Problem set:
- a) According to the news report on Senator Arlen Specter below, in what year did Specter have a brain tumor removed?
- b) Summarize the news report on Senator Arlen Specter below in two sentences.
- c) Copy a passage word for word from the news report on Senator Arlen Specter below: begin at the words "Specter pointed out that the" and stop after "over the Senate.".

By CBS News' Steve Chaggaris



In his first Capitol Hill news conference since undergoing treatment for Hodgkin's disease, Sen. Arlen Specter, R-Pa., focused Thursday on the ongoing fight over federal judicial nominees, but he couldn't avoid talking about his health.

"My doctors tell me that it is an ailment that is fully curable," said Specter, who was showing no obvious ill effects from last Friday's chemotherapy.

If there's any doubt that a 75-year-old with an advanced lymphatic cancer who works in a high-stress job won't overcome his latest medical and political battles, consider this:

  • Specter has undergone two major medical procedures in the past dozen years; he had a brain tumor removed in 1993 and underwent a double-bypass in 1998.
  • Just last April, he fought off an intra-party primary challenge from former Rep. Pat Toomey, beating him by only one percentage point.
  • After defeating his Democratic opponent in November, Specter became chairman of the Senate Judiciary Committee despite the objections of some conservatives who felt he was too moderate.

    In his role as Judiciary chairman, Specter pointed out that his committee was "off to a very fast start," expediting the nomination of Attorney General Alberto Gonzalez and getting bills on bankruptcy and class-action lawsuit reform onto the Senate floor. (The Senate passed the class-action measure last week.)

    But the biggest issue Specter will deal with as chairman is shepherding through the Senate a dozen judicial nominees President Bush resubmitted to the committee. During the last Congress, Democrats blocked the nominations by filibuster for various reasons, mainly ideological.

    Specter announced Thursday that the committee would proceed with the least controversial nominees first, beginning with a hearing for William Myers next Tuesday. Specter claimed that Myers has at least 58 votes in the full Senate, two shy of the 60 needed to break a filibuster.

    Some of Specter's fellow Republicans have hit the boiling point with the Democrats' use of the filibuster, calling it a "crisis" and accusing Democrats of abusing the system.

    In comments that may not please the conservative activists who already dislike Specter, he took the middle ground and blamed the current situation on both parties.

    Specter pointed out that the problem started in the Reagan years when Democrats were in control of Congress; then it escalated during President Clinton's second term when the Republicans took over the Senate.

    "So each side ratcheted it up, ratcheted it up, ratcheted it up, until you have a situation today where it might actually be characterized as no one wants to back down and no one wants to lose face."

Data pulled from a collection
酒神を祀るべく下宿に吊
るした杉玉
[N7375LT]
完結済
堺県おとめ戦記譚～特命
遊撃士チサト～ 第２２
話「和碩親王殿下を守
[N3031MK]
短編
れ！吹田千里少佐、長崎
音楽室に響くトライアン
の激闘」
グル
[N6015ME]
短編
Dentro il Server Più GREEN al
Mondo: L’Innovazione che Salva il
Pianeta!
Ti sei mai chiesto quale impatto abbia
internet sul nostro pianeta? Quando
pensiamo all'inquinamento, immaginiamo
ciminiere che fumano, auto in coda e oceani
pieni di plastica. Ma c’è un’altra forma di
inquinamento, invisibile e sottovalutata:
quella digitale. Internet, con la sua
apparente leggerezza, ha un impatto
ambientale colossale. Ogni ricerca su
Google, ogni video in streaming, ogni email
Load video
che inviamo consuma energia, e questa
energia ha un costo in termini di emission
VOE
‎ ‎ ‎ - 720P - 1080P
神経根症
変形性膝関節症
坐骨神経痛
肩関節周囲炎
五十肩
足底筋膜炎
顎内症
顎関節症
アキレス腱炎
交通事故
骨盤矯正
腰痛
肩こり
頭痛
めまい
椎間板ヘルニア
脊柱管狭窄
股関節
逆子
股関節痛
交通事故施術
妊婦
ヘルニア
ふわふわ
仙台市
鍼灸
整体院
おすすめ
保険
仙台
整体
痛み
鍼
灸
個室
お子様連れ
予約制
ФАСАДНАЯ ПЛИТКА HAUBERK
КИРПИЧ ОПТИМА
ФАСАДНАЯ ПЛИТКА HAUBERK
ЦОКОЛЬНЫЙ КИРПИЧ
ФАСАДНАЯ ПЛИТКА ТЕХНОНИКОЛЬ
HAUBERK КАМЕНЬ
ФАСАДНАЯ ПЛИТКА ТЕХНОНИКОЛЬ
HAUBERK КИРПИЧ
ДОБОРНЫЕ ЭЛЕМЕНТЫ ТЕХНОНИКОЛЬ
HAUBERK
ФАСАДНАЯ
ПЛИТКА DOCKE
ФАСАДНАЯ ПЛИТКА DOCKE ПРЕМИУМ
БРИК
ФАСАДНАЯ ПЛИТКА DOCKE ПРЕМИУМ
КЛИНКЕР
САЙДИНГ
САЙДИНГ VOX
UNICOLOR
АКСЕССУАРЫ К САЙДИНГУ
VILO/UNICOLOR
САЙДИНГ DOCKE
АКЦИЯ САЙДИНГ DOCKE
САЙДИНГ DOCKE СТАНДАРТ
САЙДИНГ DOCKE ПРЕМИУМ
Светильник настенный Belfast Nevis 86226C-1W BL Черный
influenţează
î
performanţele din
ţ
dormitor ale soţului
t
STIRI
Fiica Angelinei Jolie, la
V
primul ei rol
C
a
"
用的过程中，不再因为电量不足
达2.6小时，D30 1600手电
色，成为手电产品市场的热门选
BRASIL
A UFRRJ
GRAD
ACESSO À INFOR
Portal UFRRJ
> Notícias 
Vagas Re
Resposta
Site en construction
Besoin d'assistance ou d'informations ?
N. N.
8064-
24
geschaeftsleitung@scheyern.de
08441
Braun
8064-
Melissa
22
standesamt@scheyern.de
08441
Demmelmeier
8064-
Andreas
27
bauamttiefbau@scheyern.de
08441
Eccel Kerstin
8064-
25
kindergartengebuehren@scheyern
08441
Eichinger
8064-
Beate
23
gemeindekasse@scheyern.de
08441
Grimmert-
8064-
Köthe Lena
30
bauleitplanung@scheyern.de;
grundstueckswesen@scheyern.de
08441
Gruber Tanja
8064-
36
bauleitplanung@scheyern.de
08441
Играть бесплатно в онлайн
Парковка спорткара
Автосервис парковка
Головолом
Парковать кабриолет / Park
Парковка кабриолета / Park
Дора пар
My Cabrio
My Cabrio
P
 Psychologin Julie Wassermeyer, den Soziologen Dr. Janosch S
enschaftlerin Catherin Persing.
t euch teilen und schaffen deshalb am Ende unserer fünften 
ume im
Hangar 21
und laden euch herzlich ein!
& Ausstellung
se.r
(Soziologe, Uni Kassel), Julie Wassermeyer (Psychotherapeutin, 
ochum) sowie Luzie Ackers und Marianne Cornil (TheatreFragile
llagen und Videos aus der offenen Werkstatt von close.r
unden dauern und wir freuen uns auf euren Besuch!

Solutions by task:
- a) 1993

- b) At his first Capitol Hill news conference since treatment for Hodgkin's disease, Sen. Arlen Specter said his doctors called the ailment fully curable and reported on the Senate Judiciary Committee's fast start under his chairmanship. He announced that the committee would take up the least controversial of President Bush's resubmitted judicial nominees first, and he blamed both parties for the escalating fight over filibusters.

- c)
Specter pointed out that the problem started in the Reagan years when Democrats were in control of Congress; then it escalated during President Clinton's second term when the Republicans took over the Senate.